Orphaned checks.

An open discussion forum for obtaining help with Nagios Core. Nagios Core users of all experience levels are welcome here. Subforum have been created for the discussion of Nagios Core and Nagios Plugin development.

NOTE: The SourceForge.net mailing lists have been deprecated in favor of this forum in order to expedite support and provide additional features not available on the old mailing list.

Orphaned checks.

Postby linuxnerd » Mon Jul 02, 2018 1:04 am

Hi,

I'm running Nagios 3.5.1 (3.5.1.dfsg-2.1ubuntu1.3) on Ubuntu 16.04.4 and after Nagios runs for a while, I start seeing a whole bunch of
Warning: The check of service 'XXX' on host 'XXX' looks like it was orphaned.

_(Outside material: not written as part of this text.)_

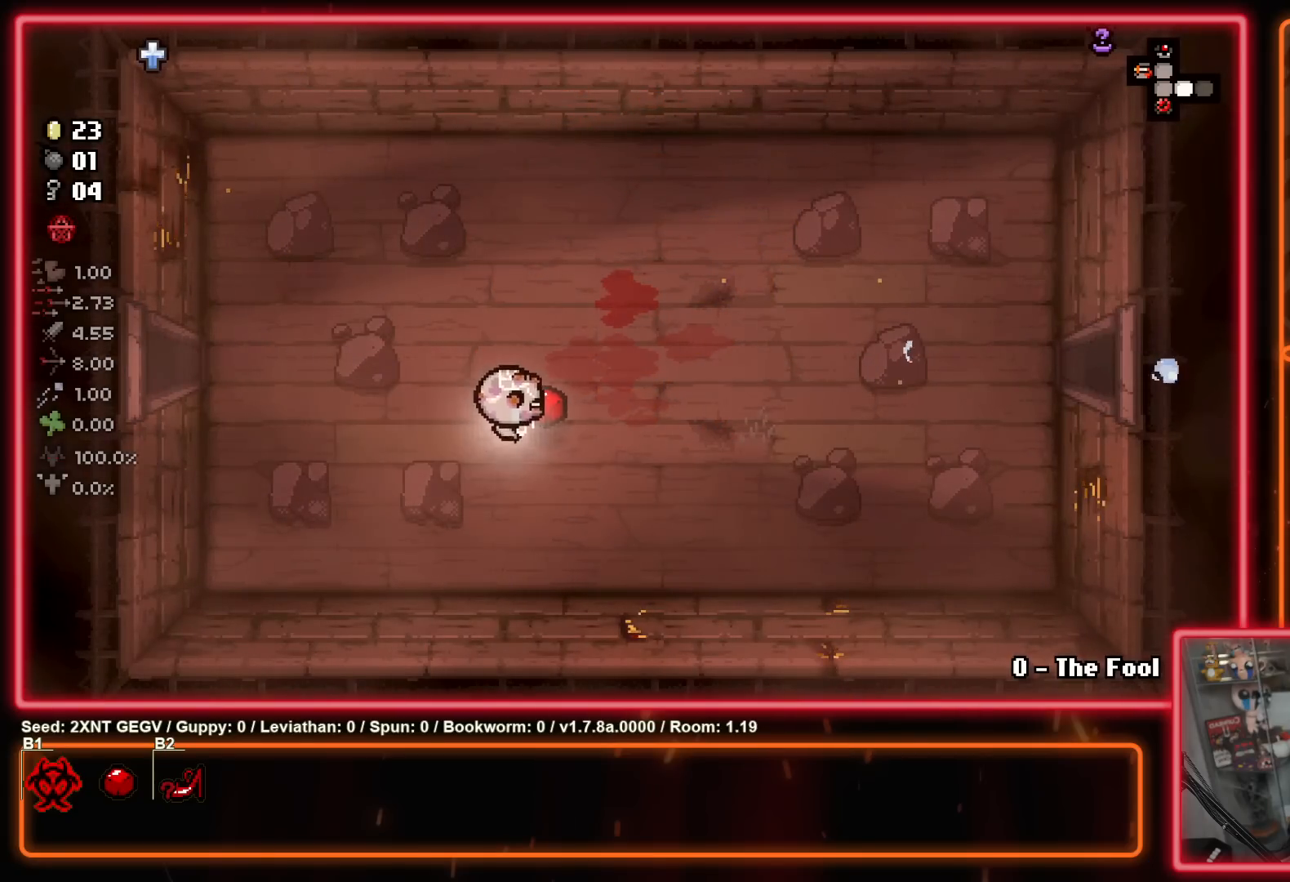
{"buttons": [], "left_stick": "right", "right_stick": "center", "events": []}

I'm scheduling an immediate check of the service... in the log.
When that happens, I start missing out on alerts.

I've seen similar threads on the issue suggesting disk space, cleaning out spool dir etc.
I've done all of them, but still getting the problem.
I have disabled the embedded perl intepreter.

enable_embedded_perl=0
use_embedded_perl_implicitly=0

Regards,
LN.
linuxnerd
 
Posts: 13
Joined: Mon Jul 02, 2018 12:57 am

Re: Orphaned checks.

Postby scottwilkerson » Mon Jul 02, 2018 1:34 pm

What is the output of the following

Code: Select all
ps -ef|grep nagios.cfg


Also, is this server using any nagios addons such as livestatus or mod_gearman?
As of May 25th, 2018, all communications with Nagios Enterprises and its employees are covered under our new Privacy Policy.
User avatar
scottwilkerson
DevOps Engineer
 
Posts: 11563
Joined: Tue Nov 15, 2011 3:11 pm
Location: Nagios Enterprises

Re: Orphaned checks.

Postby linuxnerd » Tue Jul 03, 2018 4:43 am

Code: Select all
nagios    1116     1  0 06:00 ?        00:00:38 /usr/sbin/nagios3 -x -d /etc/nagios/conf/nagios/nagios.cfg
nagios   11263  1116  0 09:22 ?        00:00:00 /usr/sbin/nagios3 -x -d /etc/nagios/conf/nagios/nagios.cfg


no addons.
linuxnerd
 
Posts: 13
Joined: Mon Jul 02, 2018 12:57 am

Re: Orphaned checks.

Postby scottwilkerson » Tue Jul 03, 2018 9:30 am

I would recommend completely stopping the service and starting again.

Code: Select all
service nagios stop
service nagios start


How many host/services are on this installation? How much memory and CPU's do you have?
As of May 25th, 2018, all communications with Nagios Enterprises and its employees are covered under our new Privacy Policy.
User avatar
scottwilkerson
DevOps Engineer
 
Posts: 11563
Joined: Tue Nov 15, 2011 3:11 pm
Location: Nagios Enterprises

Re: Orphaned checks.

Postby linuxnerd » Tue Jul 03, 2018 11:40 am

tried restarting many times but doesnt fix anything.
even tried deleting all the object cache files.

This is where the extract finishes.